**Work instructions**
Retype all the records below exactly as they are, with no image carried over.

○ ○ ○ ○

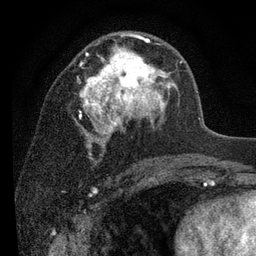
Breast MRI (dynamic contrast-enhanced), one axial slice. Slice 50 of 80 in the series (ordered by position). Cropped to one breast. Dynamic contrast-enhanced series, time point 2 of 7 at this slice position (early post-contrast). 3 T. TE 2.2 ms, TR 5.5 ms. 2 mm slice thickness. 256 × 256 image matrix, field of view 150 × 150 mm. Female patient.
Annotated regions visible in this slice (semi-automatic segmentation, software-assisted and operator-edited):
- enhancing-tissue mask used for the functional tumour volume (all voxels passing the contrast-enhancement thresholds inside the analysis volume; usually the tumour): box from (x=76, y=34) to (x=182, y=148) px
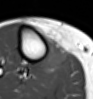
MRI of an extremity soft-tissue mass, one axial slice. Slice 30 of 54 in the series (ordered by position). MR volume resampled by the dataset authors to the PET/CT grid (not the native acquisition matrix). 3.27 mm slice thickness. 93 × 99 image matrix, field of view 91 × 97 mm. Female patient. From the clinical record (not read from this slice): histological type: undifferentiated – high grade; grade: high; site of the primary tumour: right thigh.
Structures marked on this image (expert contour drawn on MRI and transferred to this co-registered scan by the dataset authors):
- gross tumour volume (mass): box from (x=41, y=41) to (x=69, y=74) px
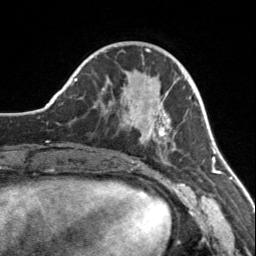
Breast MRI, one axial slice. Slice 52 of 160 in the series (ordered by position). Cropped to one breast. Dynamic contrast-enhanced series, time point 2 of 7 at this slice position (early post-contrast). 3 T. TE 1.7 ms, TR 4.6 ms. 1 mm slice thickness. 256 × 256 image matrix, field of view 150 × 150 mm. Female patient.
Outlined on this slice (semi-automatically segmented with operator editing):
- enhancing-tissue mask used for the functional tumour volume (all voxels passing the contrast-enhancement thresholds inside the analysis volume; usually the tumour): bounding box [x1, y1, x2, y2] px = [108, 87, 177, 152]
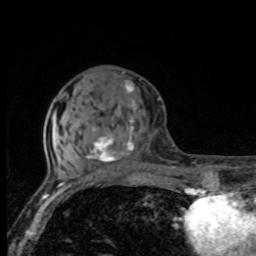
Breast MRI, one axial slice; slice 33 of 80 in the series (ordered by position); cropped to one breast; dynamic contrast-enhanced series, time point 2 of 8 at this slice position (early post-contrast); 1.5 T; TE 4.2 ms, TR 7 ms; 256 × 256 image matrix, field of view 155 × 155 mm. Female patient.
Structures marked on this image (semi-automatically segmented with operator editing):
- enhancing-tissue mask used for the functional tumour volume (all voxels passing the contrast-enhancement thresholds inside the analysis volume; usually the tumour): bounding box [x1, y1, x2, y2] px = [66, 80, 138, 163]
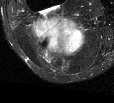
MRI of an extremity soft-tissue mass, one axial slice. Position 33 of 44 along the scan axis. T2-weighted fat-saturated. MR volume resampled by the dataset authors to the PET/CT grid (not the native acquisition matrix). 3.27 mm slice thickness. 114 × 103 image matrix. Female patient. Case-level facts recorded for this patient, not image findings: histological type: liposarcoma; site of the primary tumour: right thigh.
Outlined on this slice (expert contour drawn on MRI and transferred to this co-registered scan by the dataset authors):
- gross tumour volume (mass): box from (x=31, y=16) to (x=85, y=56) px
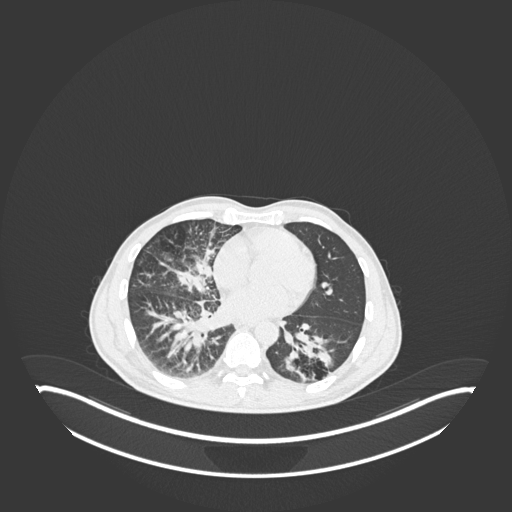
Chest CT, one axial slice. Slice 100 of 237 in the series (ordered by position). Reconstruction kernel B30f. Lung window (W 1500 / L -600 HU). 1 mm slice thickness. 512 × 512 image matrix. Male patient, age 49 years. Case-level facts recorded for this patient, not image findings: clinical TNM (as recorded): T2b N1 M0.
Outlined on this slice (rectangle marked by the reading radiologist):
- lung tumour (recorded histology: adenocarcinoma): bounding box [x1, y1, x2, y2] px = [284, 328, 338, 386]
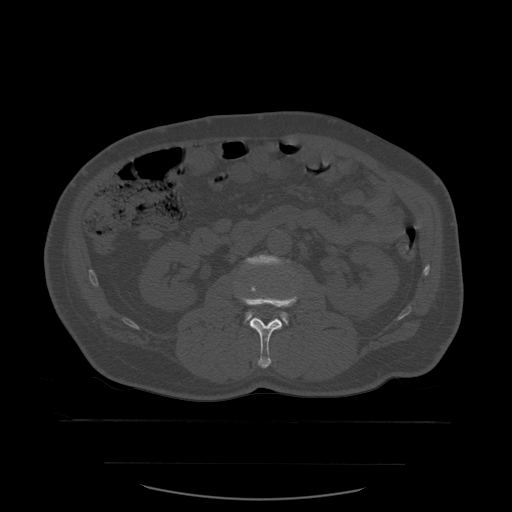
CT including the spine, one axial slice; slice 210 of 590 in the series (ordered by position); bone window (W 1800 / L 400 HU); 512 × 512 image matrix, field of view 479 × 479 mm. Patient age 71 years. From the clinical record (not read from this slice): primary cancer: lung.
Structures marked on this image (semi-automatic segmentation, software-assisted and operator-edited):
- L2 vertebra: bounding box (x1, y1, x2, y2) in pixels: (240, 286, 298, 369)
- L3 vertebra: (245, 255, 288, 323)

○ ○ ○ ○

**The completed task**
Breast MRI (dynamic contrast-enhanced), one axial slice. Slice 50 of 80 in the series (ordered by position). Cropped to one breast. Dynamic contrast-enhanced series, time point 2 of 7 at this slice position (early post-contrast). 3 T. TE 2.2 ms, TR 5.5 ms. 2 mm slice thickness. 256 × 256 image matrix, field of view 150 × 150 mm. Female patient.
Annotated regions visible in this slice (semi-automatic segmentation, software-assisted and operator-edited):
- enhancing-tissue mask used for the functional tumour volume (all voxels passing the contrast-enhancement thresholds inside the analysis volume; usually the tumour): box from (x=76, y=34) to (x=182, y=148) px
MRI of an extremity soft-tissue mass, one axial slice. Slice 30 of 54 in the series (ordered by position). MR volume resampled by the dataset authors to the PET/CT grid (not the native acquisition matrix). 3.27 mm slice thickness. 93 × 99 image matrix, field of view 91 × 97 mm. Female patient. From the clinical record (not read from this slice): histological type: undifferentiated – high grade; grade: high; site of the primary tumour: right thigh.
Structures marked on this image (expert contour drawn on MRI and transferred to this co-registered scan by the dataset authors):
- gross tumour volume (mass): box from (x=41, y=41) to (x=69, y=74) px
Breast MRI, one axial slice. Slice 52 of 160 in the series (ordered by position). Cropped to one breast. Dynamic contrast-enhanced series, time point 2 of 7 at this slice position (early post-contrast). 3 T. TE 1.7 ms, TR 4.6 ms. 1 mm slice thickness. 256 × 256 image matrix, field of view 150 × 150 mm. Female patient.
Outlined on this slice (semi-automatically segmented with operator editing):
- enhancing-tissue mask used for the functional tumour volume (all voxels passing the contrast-enhancement thresholds inside the analysis volume; usually the tumour): bounding box [x1, y1, x2, y2] px = [108, 87, 177, 152]
Breast MRI, one axial slice; slice 33 of 80 in the series (ordered by position); cropped to one breast; dynamic contrast-enhanced series, time point 2 of 8 at this slice position (early post-contrast); 1.5 T; TE 4.2 ms, TR 7 ms; 256 × 256 image matrix, field of view 155 × 155 mm. Female patient.
Structures marked on this image (semi-automatically segmented with operator editing):
- enhancing-tissue mask used for the functional tumour volume (all voxels passing the contrast-enhancement thresholds inside the analysis volume; usually the tumour): bounding box [x1, y1, x2, y2] px = [66, 80, 138, 163]
MRI of an extremity soft-tissue mass, one axial slice. Position 33 of 44 along the scan axis. T2-weighted fat-saturated. MR volume resampled by the dataset authors to the PET/CT grid (not the native acquisition matrix). 3.27 mm slice thickness. 114 × 103 image matrix. Female patient. Case-level facts recorded for this patient, not image findings: histological type: liposarcoma; site of the primary tumour: right thigh.
Outlined on this slice (expert contour drawn on MRI and transferred to this co-registered scan by the dataset authors):
- gross tumour volume (mass): box from (x=31, y=16) to (x=85, y=56) px
Chest CT, one axial slice. Slice 100 of 237 in the series (ordered by position). Reconstruction kernel B30f. Lung window (W 1500 / L -600 HU). 1 mm slice thickness. 512 × 512 image matrix. Male patient, age 49 years. Case-level facts recorded for this patient, not image findings: clinical TNM (as recorded): T2b N1 M0.
Outlined on this slice (rectangle marked by the reading radiologist):
- lung tumour (recorded histology: adenocarcinoma): bounding box [x1, y1, x2, y2] px = [284, 328, 338, 386]
CT including the spine, one axial slice; slice 210 of 590 in the series (ordered by position); bone window (W 1800 / L 400 HU); 512 × 512 image matrix, field of view 479 × 479 mm. Patient age 71 years. From the clinical record (not read from this slice): primary cancer: lung.
Structures marked on this image (semi-automatic segmentation, software-assisted and operator-edited):
- L2 vertebra: bounding box (x1, y1, x2, y2) in pixels: (240, 286, 298, 369)
- L3 vertebra: (245, 255, 288, 323)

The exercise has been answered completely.